Stored data entries:
———

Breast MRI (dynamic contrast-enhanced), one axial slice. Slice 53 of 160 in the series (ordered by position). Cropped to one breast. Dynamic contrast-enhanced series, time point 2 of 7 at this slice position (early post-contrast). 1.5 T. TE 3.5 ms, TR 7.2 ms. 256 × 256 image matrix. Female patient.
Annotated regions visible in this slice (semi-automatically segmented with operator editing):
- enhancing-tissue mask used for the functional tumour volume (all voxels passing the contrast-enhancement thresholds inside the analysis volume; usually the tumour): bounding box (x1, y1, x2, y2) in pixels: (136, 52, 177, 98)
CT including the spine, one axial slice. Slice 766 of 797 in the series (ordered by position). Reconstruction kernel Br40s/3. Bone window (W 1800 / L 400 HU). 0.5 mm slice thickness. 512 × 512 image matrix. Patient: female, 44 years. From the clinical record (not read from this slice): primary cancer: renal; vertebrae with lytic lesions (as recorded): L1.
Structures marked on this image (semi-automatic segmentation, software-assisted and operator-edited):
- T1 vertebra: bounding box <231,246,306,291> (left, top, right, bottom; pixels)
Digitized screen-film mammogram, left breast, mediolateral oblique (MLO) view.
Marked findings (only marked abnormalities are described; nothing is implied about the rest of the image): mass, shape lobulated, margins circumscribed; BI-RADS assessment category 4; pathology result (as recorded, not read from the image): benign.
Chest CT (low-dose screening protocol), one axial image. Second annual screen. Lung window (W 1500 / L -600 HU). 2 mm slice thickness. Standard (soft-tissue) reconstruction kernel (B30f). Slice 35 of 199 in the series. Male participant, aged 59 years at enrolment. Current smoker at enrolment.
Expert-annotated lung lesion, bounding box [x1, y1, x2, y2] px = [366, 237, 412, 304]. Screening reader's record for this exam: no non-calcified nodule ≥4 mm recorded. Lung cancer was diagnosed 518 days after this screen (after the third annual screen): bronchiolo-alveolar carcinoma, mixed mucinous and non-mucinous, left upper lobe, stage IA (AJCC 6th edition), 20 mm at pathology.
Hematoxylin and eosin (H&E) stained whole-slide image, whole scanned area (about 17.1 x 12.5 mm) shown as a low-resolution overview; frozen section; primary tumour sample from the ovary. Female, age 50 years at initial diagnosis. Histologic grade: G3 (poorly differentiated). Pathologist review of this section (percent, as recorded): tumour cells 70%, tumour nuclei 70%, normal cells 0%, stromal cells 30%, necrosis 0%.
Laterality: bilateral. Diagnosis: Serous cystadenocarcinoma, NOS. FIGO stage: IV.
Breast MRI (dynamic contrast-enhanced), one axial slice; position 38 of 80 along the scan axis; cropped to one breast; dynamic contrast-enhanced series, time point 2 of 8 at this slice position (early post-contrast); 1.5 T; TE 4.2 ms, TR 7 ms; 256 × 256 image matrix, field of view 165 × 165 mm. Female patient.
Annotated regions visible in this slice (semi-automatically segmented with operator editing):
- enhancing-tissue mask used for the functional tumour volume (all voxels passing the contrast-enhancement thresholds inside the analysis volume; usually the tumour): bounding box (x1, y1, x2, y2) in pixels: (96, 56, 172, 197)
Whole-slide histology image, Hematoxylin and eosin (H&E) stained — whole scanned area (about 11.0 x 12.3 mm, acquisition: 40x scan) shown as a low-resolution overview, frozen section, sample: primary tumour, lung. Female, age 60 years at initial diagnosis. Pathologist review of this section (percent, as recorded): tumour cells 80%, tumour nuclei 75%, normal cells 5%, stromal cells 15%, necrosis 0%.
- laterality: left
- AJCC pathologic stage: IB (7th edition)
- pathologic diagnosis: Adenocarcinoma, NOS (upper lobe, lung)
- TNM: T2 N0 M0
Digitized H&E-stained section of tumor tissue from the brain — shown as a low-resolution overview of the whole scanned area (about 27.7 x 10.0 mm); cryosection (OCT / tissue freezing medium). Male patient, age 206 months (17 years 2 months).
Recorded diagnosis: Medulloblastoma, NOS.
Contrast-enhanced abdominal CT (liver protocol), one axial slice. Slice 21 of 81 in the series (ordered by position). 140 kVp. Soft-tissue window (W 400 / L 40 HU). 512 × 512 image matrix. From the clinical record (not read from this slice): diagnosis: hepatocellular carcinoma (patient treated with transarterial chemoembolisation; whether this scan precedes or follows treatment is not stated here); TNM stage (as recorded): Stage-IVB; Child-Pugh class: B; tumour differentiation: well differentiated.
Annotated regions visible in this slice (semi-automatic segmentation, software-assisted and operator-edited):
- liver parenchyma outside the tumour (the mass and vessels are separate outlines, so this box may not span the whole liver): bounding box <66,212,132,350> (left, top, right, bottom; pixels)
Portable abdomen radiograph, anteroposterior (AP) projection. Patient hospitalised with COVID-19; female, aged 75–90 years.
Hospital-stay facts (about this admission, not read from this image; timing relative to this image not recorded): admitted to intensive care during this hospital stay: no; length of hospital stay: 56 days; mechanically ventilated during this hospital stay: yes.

———

_What to produce_:
Above are the records; report each line in them that includes the word "mask".

_Answer to this task_:
- enhancing-tissue mask used for the functional tumour volume (all voxels passing the contrast-enhancement thresholds inside the analysis volume; usually the tumour): bounding box (x1, y1, x2, y2) in pixels: (136, 52, 177, 98)
- enhancing-tissue mask used for the functional tumour volume (all voxels passing the contrast-enhancement thresholds inside the analysis volume; usually the tumour): bounding box (x1, y1, x2, y2) in pixels: (96, 56, 172, 197)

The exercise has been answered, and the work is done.